VLANs 3, 4, 7, 9, 10 will have internet access
VLAN 5 does not have internet access
VLANs 5 and 10 can communicate with one another (bidirectional traffic initiation)
Other VLANs to not have the ability to communicate with other VLANs.
Only VLAN 10 should have access to the router (this is something I did not know how to restrict in the fw)

I think I understand. I can drop the bridge interfaces and just create eth1. interfaces. Is that correct?

I assume this is x86 or Pi hardware with direct CPU ports, so there is no DFS switch.
In that case you can create VLANs directly on the CPU ports with the ethX.N notation. These tagged ports can be either in bridges or directly as the option device of an interface block, if there is only to be the one port in that network.

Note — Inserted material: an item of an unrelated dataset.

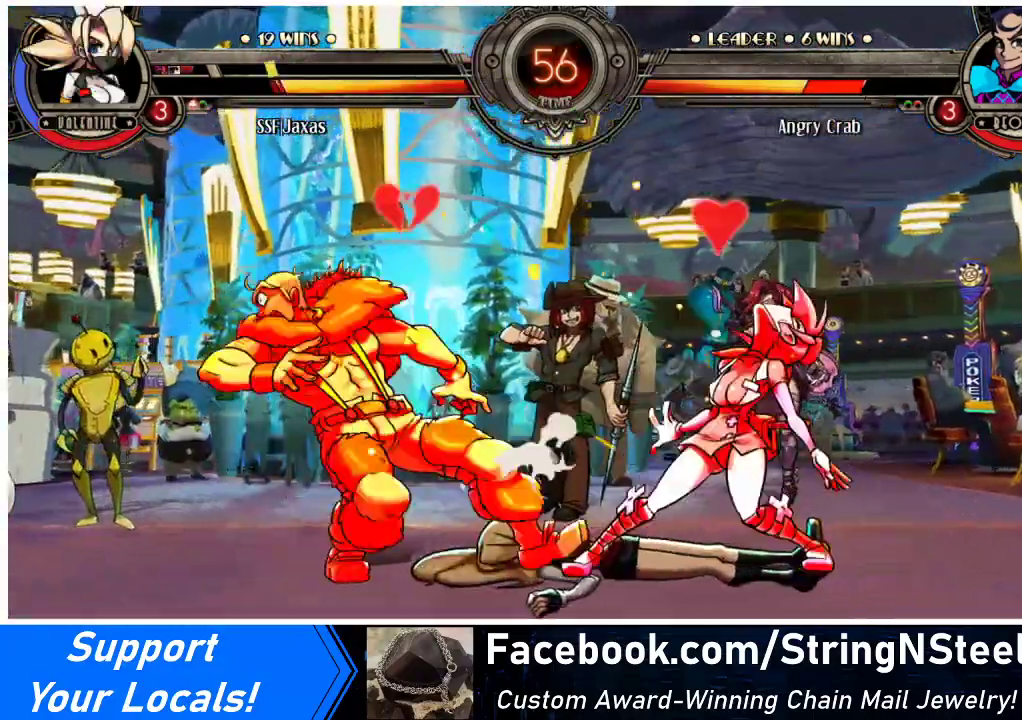
{"buttons": ["DPAD_RIGHT"], "events": [[100, "SQUARE", "up"], [200, "SQUARE", "down"], [300, "SQUARE", "up"], [400, "DPAD_RIGHT", "down"]]}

So for the future you may want to build the whole config out on the structure of a separate bridge for each network, even if right now that bridge only has one member.

Thank you.

Is there a way to specify the native vlan for an interface along with the tagged vlans?

You are correct, this is an SBC Arm device with no built in switch.

All I want to do is ensure that my VLANs aren't accessible other than what I noted above.

Thank you both again for your help.

Attempting to use tagged and untagged on the same port generally does not work with direct ports. In theory, untagged packets will be sent to ethX (with no VLAN). So there really isn't an implementation of "native VLAN". On a trunk port such as your eth1, a plain eth1 should not appear anywhere in the configuration--have only eth1 with a VLAN number. That will cause any stray incoming untagged packets or packets with a tag number that is not defined, to be dropped.